Update (2:30 p.m.): Tompkins County Director of Communications Dominick Recckio said “We have not identified an indicator for Omicron in any hospitalized patients to date.” More specific information about what this does and doesn’t answer is below.

Original story:

TOMPKINS COUNTY, N.Y.—The Tompkins County Health Department has announced the discovery of at least 133 cases of the Omicron variant of the COVID-19 virus.

A health department announcement stated that of 115 samples sequenced from positive tests among the Cornell University community, all were found to be the Omicron variant—and 18 of 44 positive tests that were sequenced after being found in the Tompkins County population outside of Cornell.

The health department stated that further sequencing, which takes place at a Cornell virology lab, is taking place to determine whether other recent COVID-19 positives are also from the Omicron variant. Among the Cornell community, the health department stated that no severe illness had been found, and as stated in the update at the top of this story, there has been no hospitalizations from Omicron to this point. But Recckio acknowledged that not all positive COVID tests are sequenced for Omicron (the ones through the Cayuga Health System and Cornell University are), so there remains a possibility that one or more of the recent deaths, some of which occurred at local nursing homes instead of in the hospital, could be from the Omicron variant.

“[There’s] a high rate of Omicron transmission amongst the 18-24 Cornell University student population and additional prevalence amongst the wider community tested through the Cayuga Health testing site at the mall,” said the statement. The outbreak led the school to close a significant portion of campus to undergraduate students earlier this week.

In terms of active cases, the COVID-19 situation is the worst it ever has been in Tompkins County, with nearly 2,000 active cases, including a new 365 positives reported Friday. However, hospitalizations have remained low according to the health department, as 12 people are now in the hospital with active COVID cases. That’s about one-third the number that were hospitalized in January 2021. But despite that, the county has reported another five deaths this week, including a newly reported death on Friday.
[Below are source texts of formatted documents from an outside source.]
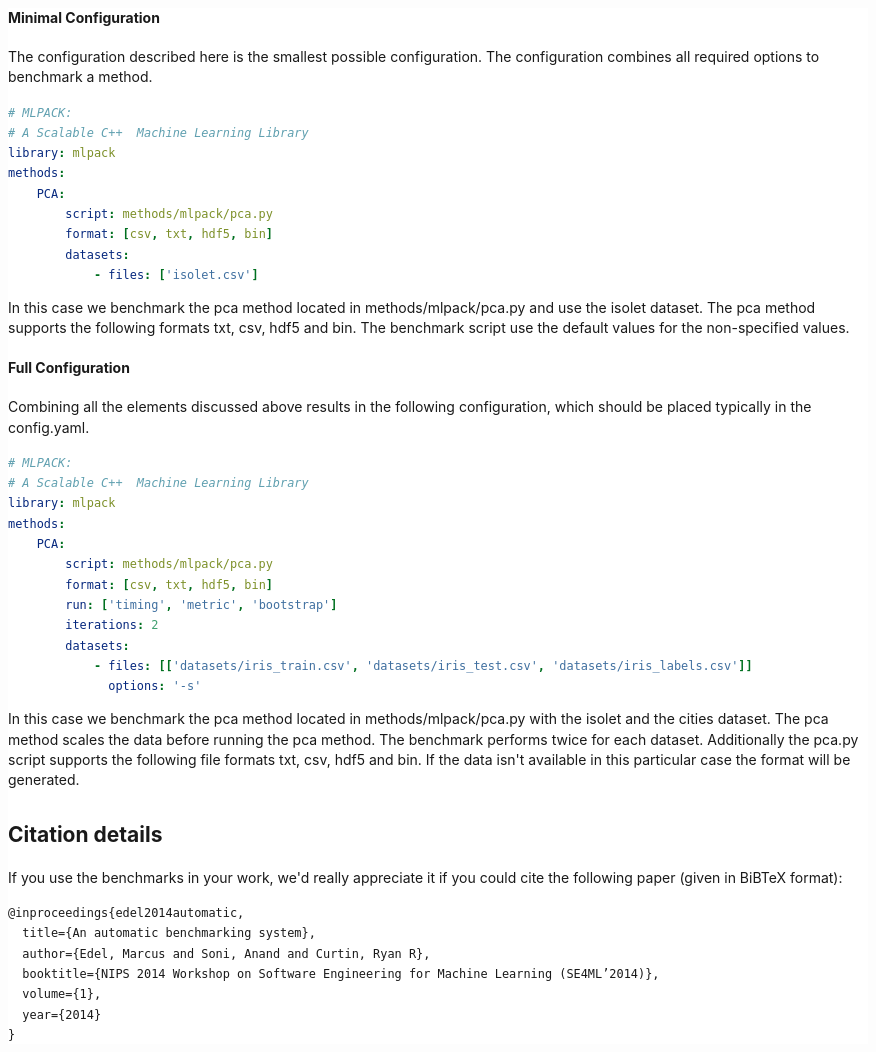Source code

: #### Minimal Configuration

The configuration described here is the smallest possible configuration. The configuration combines all required options to benchmark a method.

```yaml
# MLPACK:
# A Scalable C++  Machine Learning Library
library: mlpack
methods:
    PCA:
        script: methods/mlpack/pca.py
        format: [csv, txt, hdf5, bin]
        datasets:
            - files: ['isolet.csv']
```

In this case we benchmark the pca method located in methods/mlpack/pca.py and use the isolet dataset. The pca method supports the following formats txt, csv, hdf5 and bin. The benchmark script use the default values for the non-specified values.

#### Full Configuration

Combining all the elements discussed above results in the following configuration, which should be placed typically in the config.yaml.

```yaml
# MLPACK:
# A Scalable C++  Machine Learning Library
library: mlpack
methods:
    PCA:
        script: methods/mlpack/pca.py
        format: [csv, txt, hdf5, bin]
        run: ['timing', 'metric', 'bootstrap']
        iterations: 2
        datasets:
            - files: [['datasets/iris_train.csv', 'datasets/iris_test.csv', 'datasets/iris_labels.csv']]
              options: '-s'
```

In this case we benchmark the pca method located in methods/mlpack/pca.py with the isolet and the cities dataset. The pca method scales the data before running the pca method. The benchmark performs twice for each dataset. Additionally the pca.py script supports the following file formats txt, csv, hdf5 and bin. If the data isn't available in this particular case the format will be generated.

## Citation details

If you use the benchmarks in your work, we'd really appreciate it if you could cite the following paper (given in BiBTeX format):

    @inproceedings{edel2014automatic,
      title={An automatic benchmarking system},
      author={Edel, Marcus and Soni, Anand and Curtin, Ryan R},
      booktitle={NIPS 2014 Workshop on Software Engineering for Machine Learning (SE4ML’2014)},
      volume={1},
      year={2014}
    }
Most details were not immediately available, except that the latest death was of an “older adult.”

The Omicron variant is now, clearly, the primary agent of spread among the Cornell community, the health department said, likely meaning it will represent the majority of cases found on the Cornell campus during the recent unprecedented jump in cases: 1,345 cases have been detected during the last week, with a 6.27 percent positive test rate during that time.

“We’re able to see, nearly in real-time, how Omicron is spreading in our community,” Public Health Director Frank Kruppa said. “This is a testament to how important access to testing and sequencing are and how fortunate we are to have partners in Cornell and Cayuga Health committed to ongoing pandemic response and transparency.”
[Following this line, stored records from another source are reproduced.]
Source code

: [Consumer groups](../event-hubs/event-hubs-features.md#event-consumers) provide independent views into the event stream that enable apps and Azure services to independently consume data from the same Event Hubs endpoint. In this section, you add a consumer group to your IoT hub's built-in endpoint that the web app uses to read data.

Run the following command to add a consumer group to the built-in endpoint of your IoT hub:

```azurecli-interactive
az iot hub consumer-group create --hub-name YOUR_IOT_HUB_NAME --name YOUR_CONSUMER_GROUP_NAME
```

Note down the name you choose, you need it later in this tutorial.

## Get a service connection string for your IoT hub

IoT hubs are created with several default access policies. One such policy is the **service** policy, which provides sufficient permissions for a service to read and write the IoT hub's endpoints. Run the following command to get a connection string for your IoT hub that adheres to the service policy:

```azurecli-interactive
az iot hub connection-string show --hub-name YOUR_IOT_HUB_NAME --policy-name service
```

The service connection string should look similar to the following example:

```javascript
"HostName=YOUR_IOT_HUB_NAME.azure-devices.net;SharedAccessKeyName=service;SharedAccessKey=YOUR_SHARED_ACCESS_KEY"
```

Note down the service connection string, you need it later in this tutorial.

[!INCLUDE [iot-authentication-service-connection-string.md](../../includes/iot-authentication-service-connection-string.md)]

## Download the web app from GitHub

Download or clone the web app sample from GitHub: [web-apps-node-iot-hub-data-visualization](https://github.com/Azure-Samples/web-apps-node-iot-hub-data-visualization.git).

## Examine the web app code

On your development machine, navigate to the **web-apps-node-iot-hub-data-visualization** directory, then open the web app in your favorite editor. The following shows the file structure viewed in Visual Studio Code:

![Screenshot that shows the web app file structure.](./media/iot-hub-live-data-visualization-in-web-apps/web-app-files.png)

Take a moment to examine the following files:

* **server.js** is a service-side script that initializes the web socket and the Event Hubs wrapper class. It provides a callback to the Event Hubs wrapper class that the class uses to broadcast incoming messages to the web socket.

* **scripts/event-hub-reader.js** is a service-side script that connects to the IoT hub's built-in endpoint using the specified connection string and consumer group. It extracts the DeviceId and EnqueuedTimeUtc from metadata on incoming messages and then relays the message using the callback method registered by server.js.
Kruppa urged people to remain cautious, wear a mask indoors and reiterated that the virus is spreading primarily “in settings where people are gathering and not wearing a mask or distancing.” He said the vaccines are still providing effective protection against severe disease.
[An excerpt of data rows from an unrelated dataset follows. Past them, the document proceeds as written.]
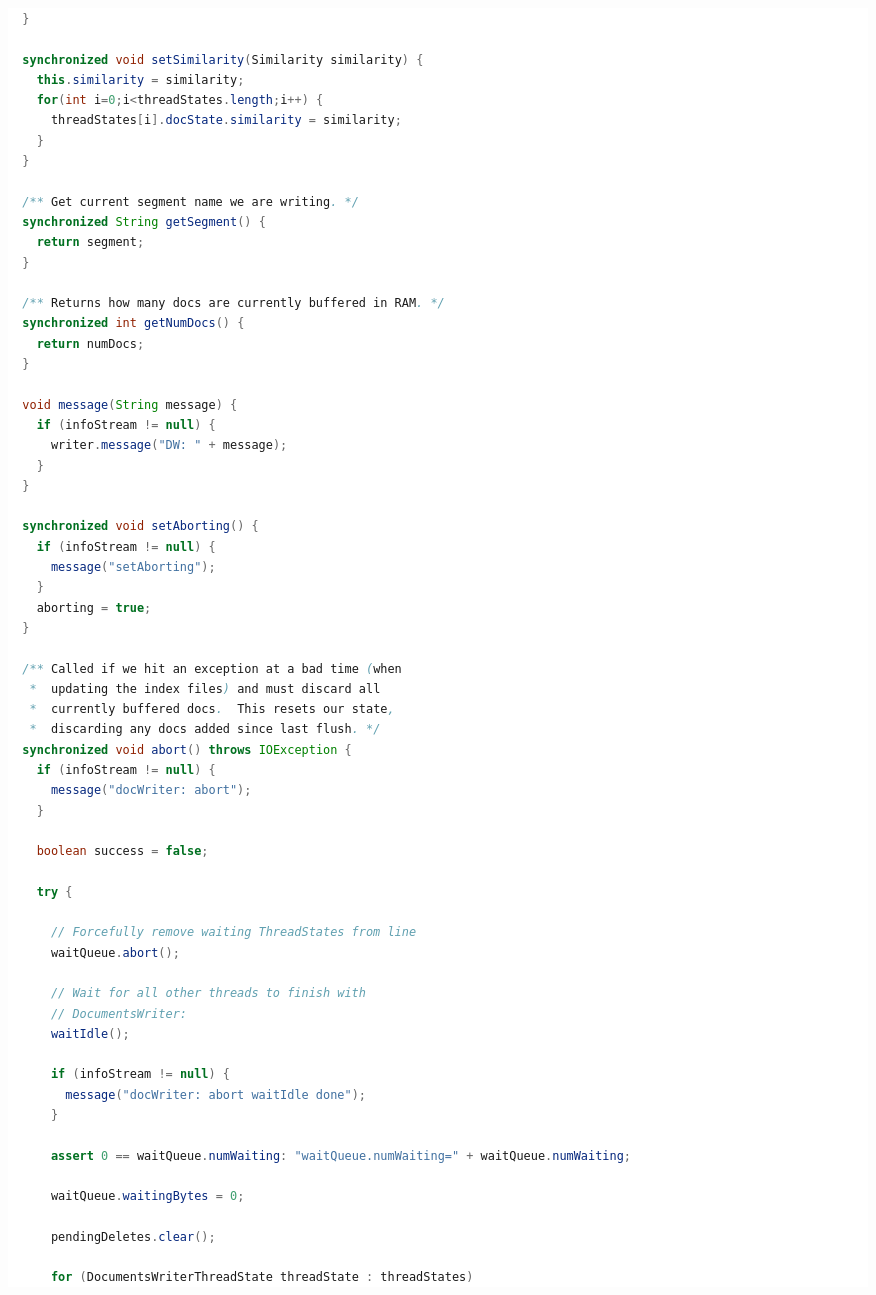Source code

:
 ```java
  }

  synchronized void setSimilarity(Similarity similarity) {
    this.similarity = similarity;
    for(int i=0;i<threadStates.length;i++) {
      threadStates[i].docState.similarity = similarity;
    }
  }

  /** Get current segment name we are writing. */
  synchronized String getSegment() {
    return segment;
  }

  /** Returns how many docs are currently buffered in RAM. */
  synchronized int getNumDocs() {
    return numDocs;
  }

  void message(String message) {
    if (infoStream != null) {
      writer.message("DW: " + message);
    }
  }

  synchronized void setAborting() {
    if (infoStream != null) {
      message("setAborting");
    }
    aborting = true;
  }

  /** Called if we hit an exception at a bad time (when
   *  updating the index files) and must discard all
   *  currently buffered docs.  This resets our state,
   *  discarding any docs added since last flush. */
  synchronized void abort() throws IOException {
    if (infoStream != null) {
      message("docWriter: abort");
    }

    boolean success = false;

    try {

      // Forcefully remove waiting ThreadStates from line
      waitQueue.abort();

      // Wait for all other threads to finish with
      // DocumentsWriter:
      waitIdle();

      if (infoStream != null) {
        message("docWriter: abort waitIdle done");
      }

      assert 0 == waitQueue.numWaiting: "waitQueue.numWaiting=" + waitQueue.numWaiting;

      waitQueue.waitingBytes = 0;

      pendingDeletes.clear();

      for (DocumentsWriterThreadState threadState : threadStates)
```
“We’re now seeing that the Omicron variant is spreading in the wider community and that it is the predominant strain amongst the college student population,” Kruppa said. “We’re seeing the variant spread more rapidly, but we are not seeing it increase the severity of disease of those who are testing positive or increase the number of people hospitalized in our community. […] As our cases have gone up significantly, especially amongst the most highly vaccinated portion of our community, severe disease and hospitalizations have not increased.”